Avec Jean, elle se sent dispose et rassurée ; d’abord c’est elle qui tient le volant ; ensuite, avec Anne qui, en quelque sorte est la garante de cette virée, par sa simplicité lumineuse, son naturel apaisant. Elle sait où elle va, et avec qui ; avec le compagnon de quelques heures qu’elle connaît déjà. Avec Louis, c’était la situation inverse, même si elle le connaissait depuis quelques semaines, mais par brèves approches qui lui laissaient toujours un goût d’inachevé. Et elle connaît les lieux même si elle ne les a plus fréquentés depuis une dizaine d’années. Enfin, tout ce qui ré émerge en elle de cette époque avec son lot de flous, d’indécisions et qui maintenant l’encombre, elle a la certitude que parvenue sur place, elle pourra s’offrir, rassurée, aux charmes des lieux, et à la curiosité de Jean qu’elle saura canaliser. A cette évocation, elle sourit, sa curiosité, à lui ,est aussi probe et claire que l’eau qui s’écoule des diverses sources de l’endroit ; cette remarque la rassure complètement et pour s’en convaincre taquine d’un pied léger l’accélérateur qui amène la voiture à dépasser l’embranchement pour l’Abbaye. La voiture s’engage dans une allée qui se glisse dans un bois touffu et saturé de chaleur et de silence. Laure est surprise, elle garde de ce lieu une impression de fraîcheur qui contrastait violemment avec la canicule du plateau. Et pourtant c’est la fin de l’après midi, il semblerait que toute cette chaleur sèche du plateau soit descendue dans ce vallon où elle se serait imbibée de toute l’humidité du lieu.

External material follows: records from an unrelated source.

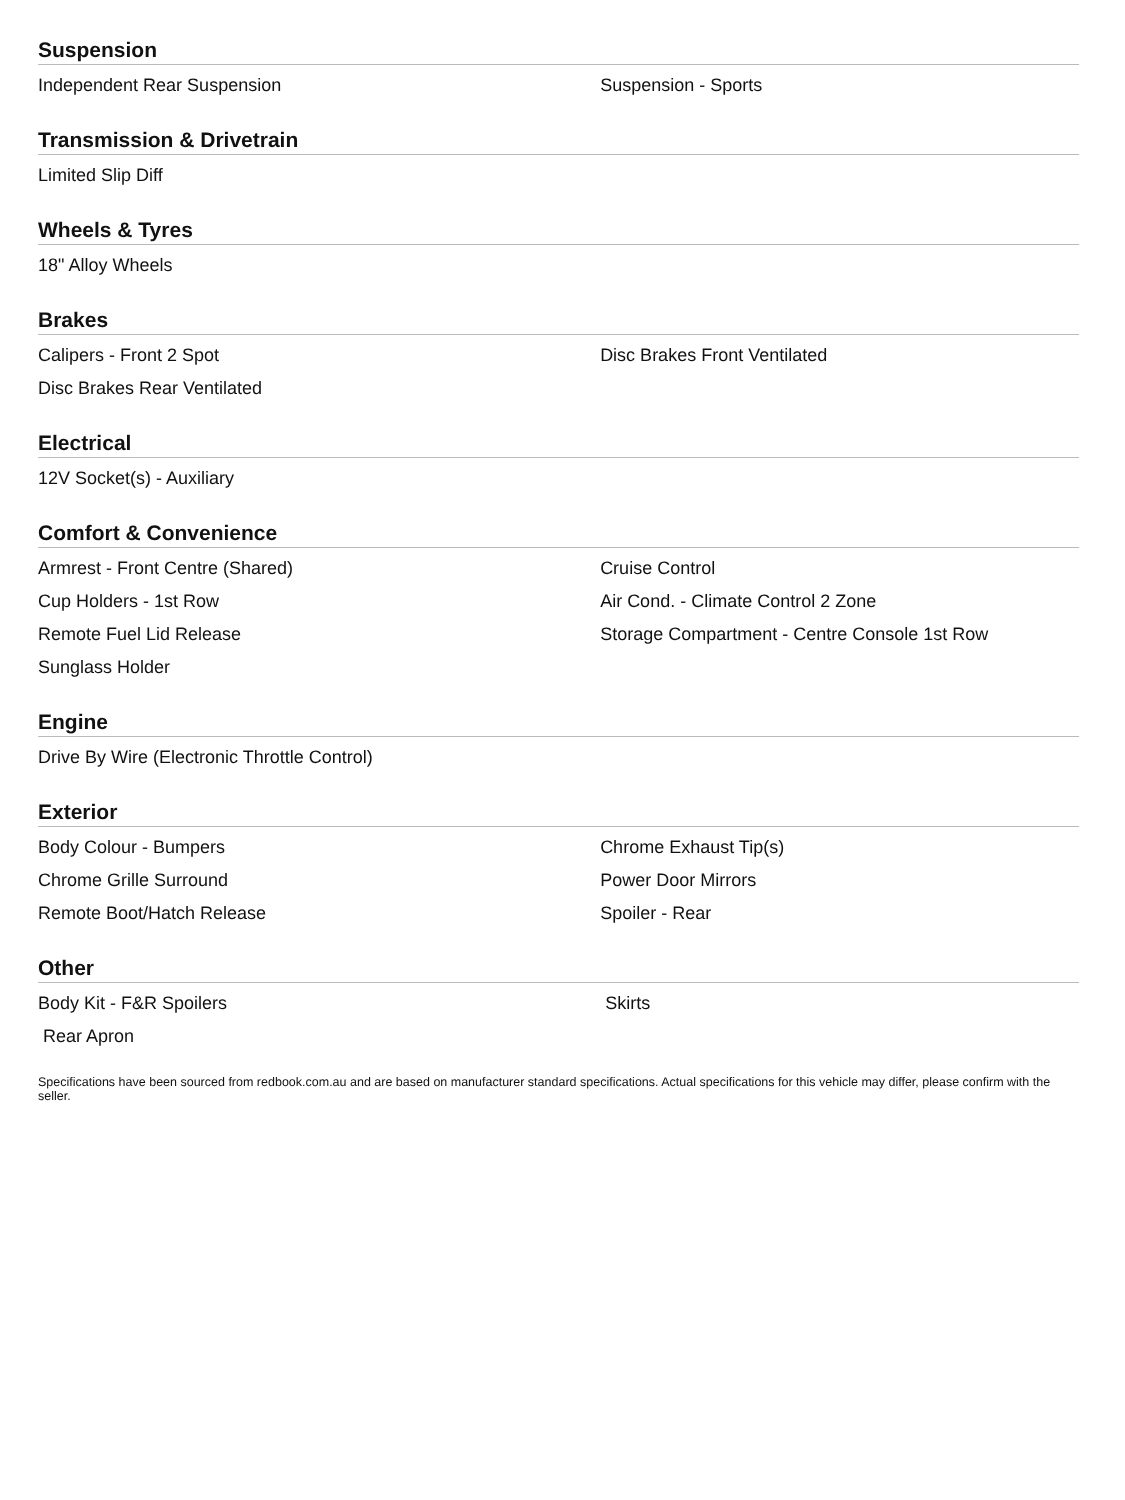Suspension
| Independent Rear Suspension | Suspension - Sports |
Transmission & Drivetrain
| Limited Slip Diff | |
Wheels & Tyres
| 18" Alloy Wheels | |
Brakes
| Calipers - Front 2 Spot | Disc Brakes Front Ventilated |
| Disc Brakes Rear Ventilated | |
Electrical
| 12V Socket(s) - Auxiliary | |
Comfort & Convenience
| Armrest - Front Centre (Shared) | Cruise Control |
| Cup Holders - 1st Row | Air Cond. - Climate Control 2 Zone |
| Remote Fuel Lid Release | Storage Compartment - Centre Console 1st Row |
| Sunglass Holder | |
Engine
| Drive By Wire (Electronic Throttle Control) | |
Exterior
| Body Colour - Bumpers | Chrome Exhaust Tip(s) |
| Chrome Grille Surround | Power Door Mirrors |
| Remote Boot/Hatch Release | Spoiler - Rear |
Other
| Body Kit - F&R Spoilers | Skirts |
| Rear Apron | |
Specifications have been sourced from redbook.com.au and are based on manufacturer standard specifications. Actual specifications for this vehicle may differ, please confirm with the seller.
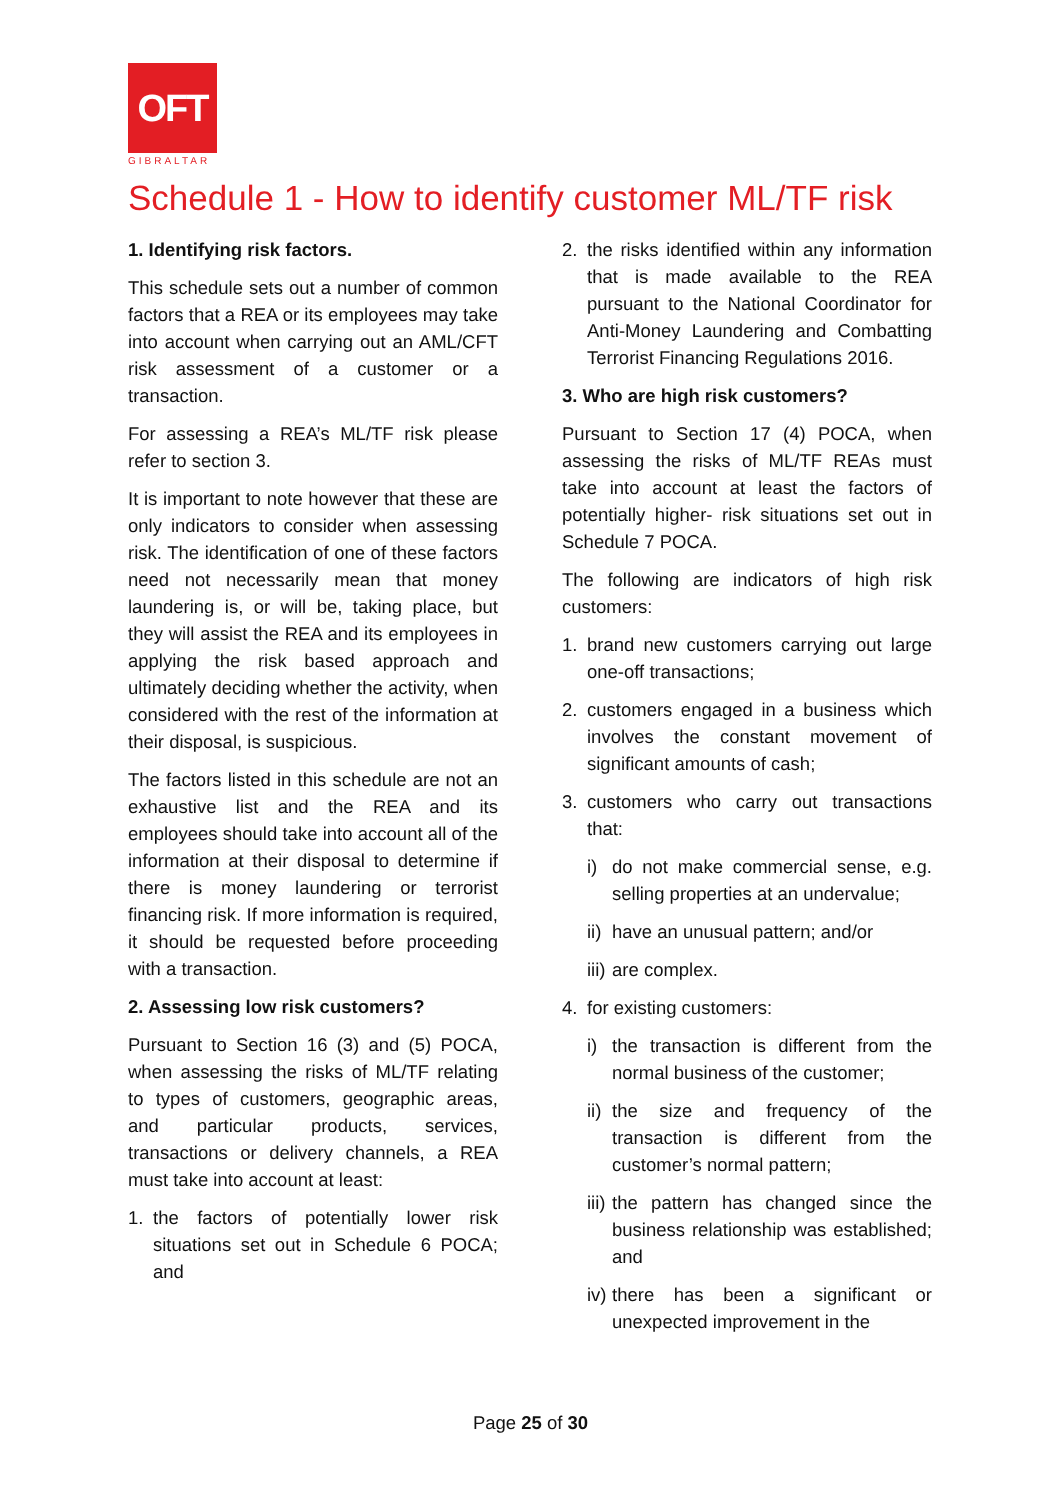OFT
GIBRALTAR
Schedule 1 - How to identify customer ML/TF risk
1. Identifying risk factors.
This schedule sets out a number of common factors that a REA or its employees may take into account when carrying out an AML/CFT risk assessment of a customer or a transaction.
For assessing a REA’s ML/TF risk please refer to section 3.
It is important to note however that these are only indicators to consider when assessing risk. The identification of one of these factors need not necessarily mean that money laundering is, or will be, taking place, but they will assist the REA and its employees in applying the risk based approach and ultimately deciding whether the activity, when considered with the rest of the information at their disposal, is suspicious.
The factors listed in this schedule are not an exhaustive list and the REA and its employees should take into account all of the information at their disposal to determine if there is money laundering or terrorist financing risk. If more information is required, it should be requested before proceeding with a transaction.
2. Assessing low risk customers?
Pursuant to Section 16 (3) and (5) POCA, when assessing the risks of ML/TF relating to types of customers, geographic areas, and particular products, services, transactions or delivery channels, a REA must take into account at least:
1. the factors of potentially lower risk situations set out in Schedule 6 POCA; and
2. the risks identified within any information that is made available to the REA pursuant to the National Coordinator for Anti-Money Laundering and Combatting Terrorist Financing Regulations 2016.
3. Who are high risk customers?
Pursuant to Section 17 (4) POCA, when assessing the risks of ML/TF REAs must take into account at least the factors of potentially higher- risk situations set out in Schedule 7 POCA.
The following are indicators of high risk customers:
1. brand new customers carrying out large one-off transactions;
2. customers engaged in a business which involves the constant movement of significant amounts of cash;
3. customers who carry out transactions that:
i) do not make commercial sense, e.g. selling properties at an undervalue;
ii) have an unusual pattern; and/or
iii) are complex.
4. for existing customers:
i) the transaction is different from the normal business of the customer;
ii) the size and frequency of the transaction is different from the customer’s normal pattern;
iii) the pattern has changed since the business relationship was established; and
iv) there has been a significant or unexpected improvement in the
Page 25 of 30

Descendus de voiture ils s’engagent, en file indienne, dans un sentier qui se ramifie en multiples branches, Laure, en tête, ne s’aperçoit pas que Jean ne la suit plus ; elle pense qu’il a dû s’embrouiller dans la multitudes des sentiers dont certains ne sont que de simples tracés de pas déjà anciens.. Elle revient vers le grand sentier qu’elle continue sans souci d’orientation, sachant seulement qu’au bout elle retrouvera l’Abbaye. La chaleur se fait moins oppressante et Laure croit retrouver la fraîcheur de sa découverte des lieux, et sentir le parfum évanescent et subtil de son premier compagnon, elle en ressent même la mesure de ses pas. Elle le perçoit tout près d’elle, et se surprend à vouloir lui saisir le bras. Effrayée par ce début d’hallucination, elle s’arrête et appuyée à un arbre essaie de se remémorer, de façon lucide, cette après midi avec Louis, les sentiments qui la bousculaient alors.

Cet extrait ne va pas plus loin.